Actually, the reason the 360 can do that is because Microsoft is using a different method of backwards-compatability than Sony used for the PS2 (and Nintendo uses for the GBA to play GB/GBC games, and the DS for playing GBA games). Basically, the hardware of the PS2 contains a chip that is the same as the one used for the CPU of the PSX (The GBA contains a chip that is basically the Gameboy Color chip; the reason that the DS and the Gameboy Micro can't play Gameboy/Gameboy Color games is because they don't have that chip). The advantage of this is that compatability is almost 100%; nearly any PSX game will play in the PS2 or the other examples.
The disadvantage is that since the hardware for running games in backward-compatability mode is almost the same, you aren't able to offer much in the way of signifigant improvement (the PS2's texture smoothing is almost unnoticeable, and the GBA can't really scale the GB games up to the enhanced aspect ratio all that well).

With the 360, though, none of the hardware is the same. The 360's hardware is used to emulate the hardware of the original Xbox, as software. The advantage to this is that since it's a software improvement, they can do things like render the game at a higher resolution than the original Xbox ever could, or potentially introduce some other cool tricks that weren't possible with the original game. This is similar to emulating an older console with your PC; you can make SNES games look much, much better than they originally did by using various scaling modes, and if you're using a Playstation emulator like ePSXe, you can run some really nice texture smoothing on it, and render it at high-resolution, so emulated Playstation and SNES games look way better than they do on their native hardware.
The disadvantage is that compatability is much lower, and as you start emulating more and more powerful hardware, the amount of exceptions that need to have custom emulation code made for them grows a lot. You can see this with console emulation on a PC: For SNES games, almost every game has worked just fine for years, and there were only a few exceptions such as Star Ocean, Starfox, etc that needed to have custom things coded into the emulator. With ePSXe, most games work fine on the same settings, but there are also quite a few games that need to have a special exception programmed into the emulator to work properly.
With the 360 emulating the Xbox, most games require some sort of custom-made emulation code, and that's why there are currently only a few dozen games supported. They can (and are) add games to that list over time, but they have to write a special emulation profile for each one.

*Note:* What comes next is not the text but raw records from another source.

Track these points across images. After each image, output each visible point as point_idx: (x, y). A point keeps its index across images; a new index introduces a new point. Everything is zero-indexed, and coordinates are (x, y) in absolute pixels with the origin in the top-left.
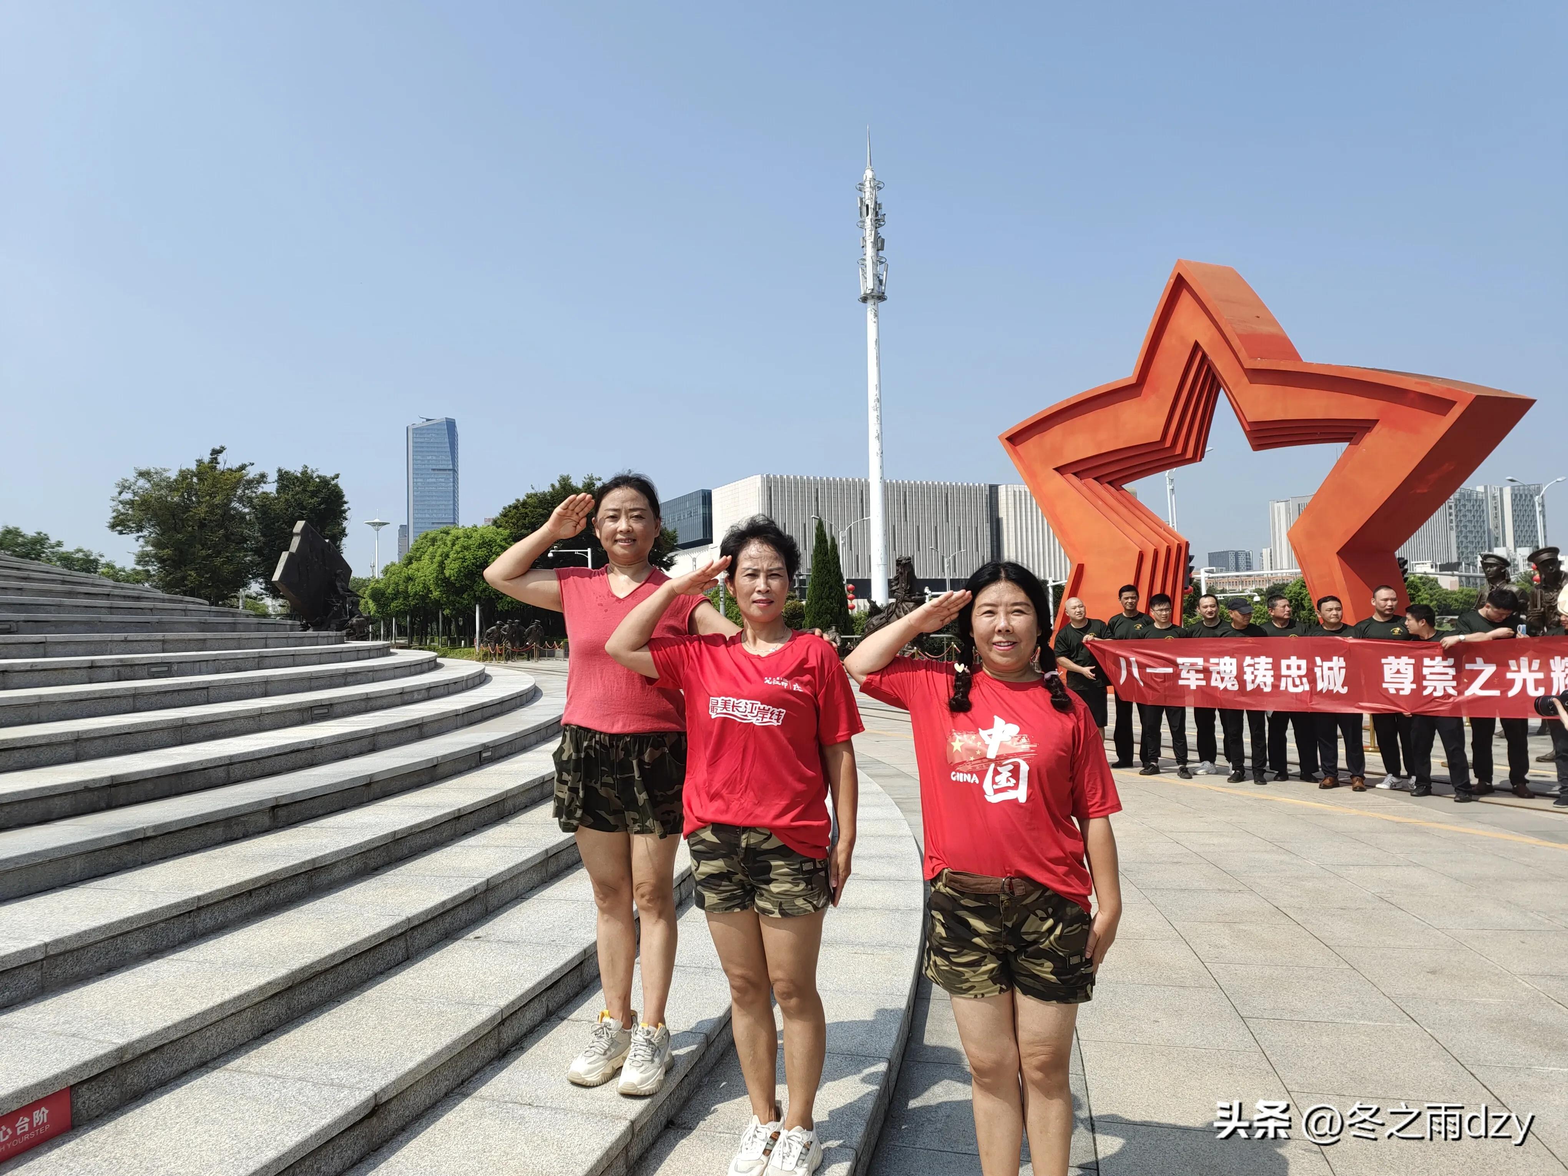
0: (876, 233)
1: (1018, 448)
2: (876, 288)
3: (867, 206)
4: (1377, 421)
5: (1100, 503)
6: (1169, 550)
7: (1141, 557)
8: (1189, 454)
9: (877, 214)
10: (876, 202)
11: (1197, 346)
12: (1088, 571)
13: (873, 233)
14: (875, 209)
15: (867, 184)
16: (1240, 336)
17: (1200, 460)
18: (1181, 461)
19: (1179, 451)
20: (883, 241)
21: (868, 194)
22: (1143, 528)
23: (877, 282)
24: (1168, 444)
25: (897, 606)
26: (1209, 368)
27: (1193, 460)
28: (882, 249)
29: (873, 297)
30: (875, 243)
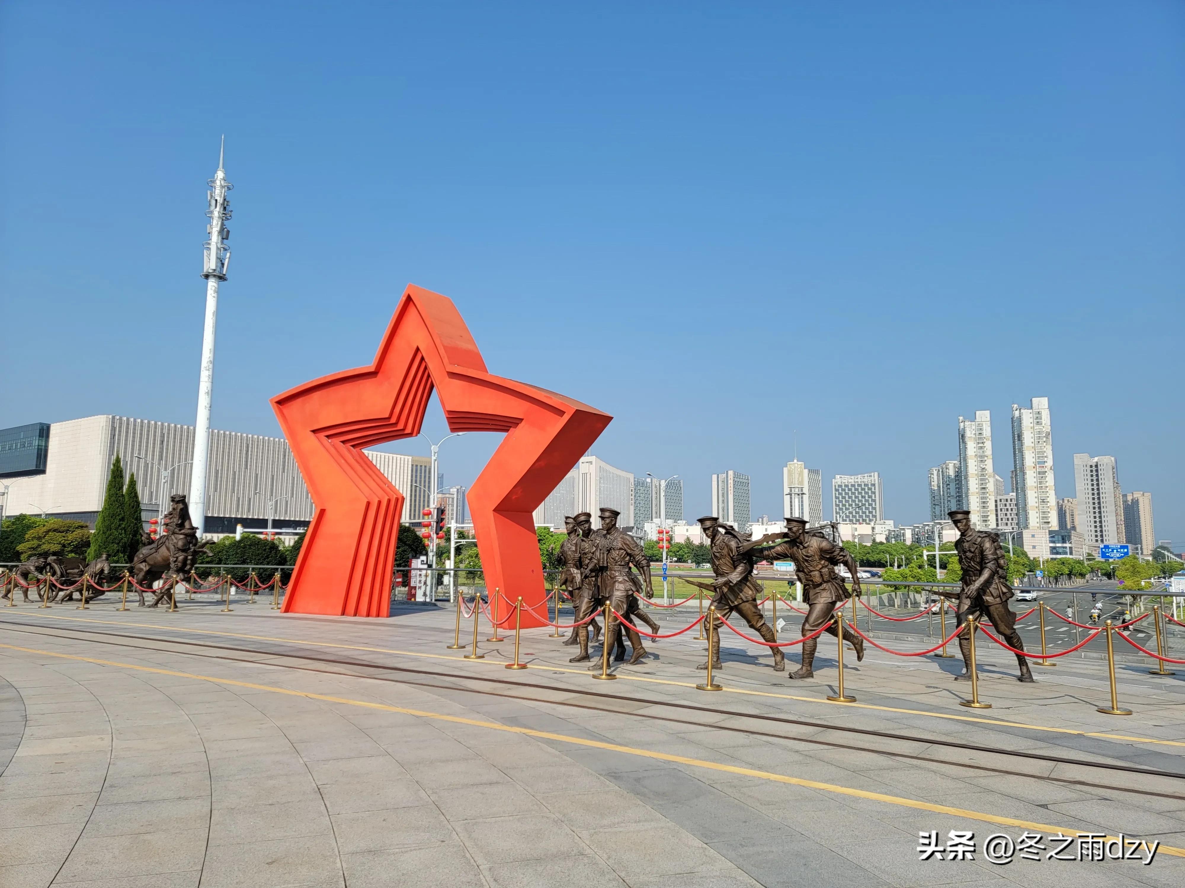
0: (223, 225)
1: (285, 411)
2: (218, 269)
3: (216, 200)
4: (522, 419)
5: (343, 461)
6: (389, 501)
7: (368, 504)
8: (408, 431)
9: (225, 208)
10: (225, 200)
11: (418, 349)
12: (328, 515)
13: (220, 223)
14: (223, 204)
15: (218, 182)
16: (445, 347)
17: (416, 435)
18: (401, 434)
19: (400, 426)
20: (228, 232)
21: (217, 191)
22: (372, 484)
23: (220, 265)
24: (393, 420)
25: (167, 539)
26: (426, 368)
27: (410, 435)
28: (227, 238)
29: (215, 276)
30: (221, 231)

That's kind of a long-winded background explanation of it all, but the end result is that whether the PS3 will be able to signifigantly improve on the visuals of PSU (and other PS2 games) depends entirely on which method of emulation they use, and I'm 99% certain that Sony is going to toss in a chip or two that is basically lifted from the PS2 to ensure hardware compatability for most games. It might be able to run a little bit of smoothing across textures, but it won't be anywhere nearly as profound a difference as it is to run Halo 2 on an Xbox 360.

At any rate, the reasoning for the PS3 not drastically improving on the PS2's games isn't because the PS2 is already using good, high-res textures and models (quite the opposite, actually - the PS2 looks quite deficient next to modern hardware), but because Sony is much more likely to go for a near-perfect compatability rate than they are to go with having signifigant graphical improvements for only a fraction of the PS2's game library.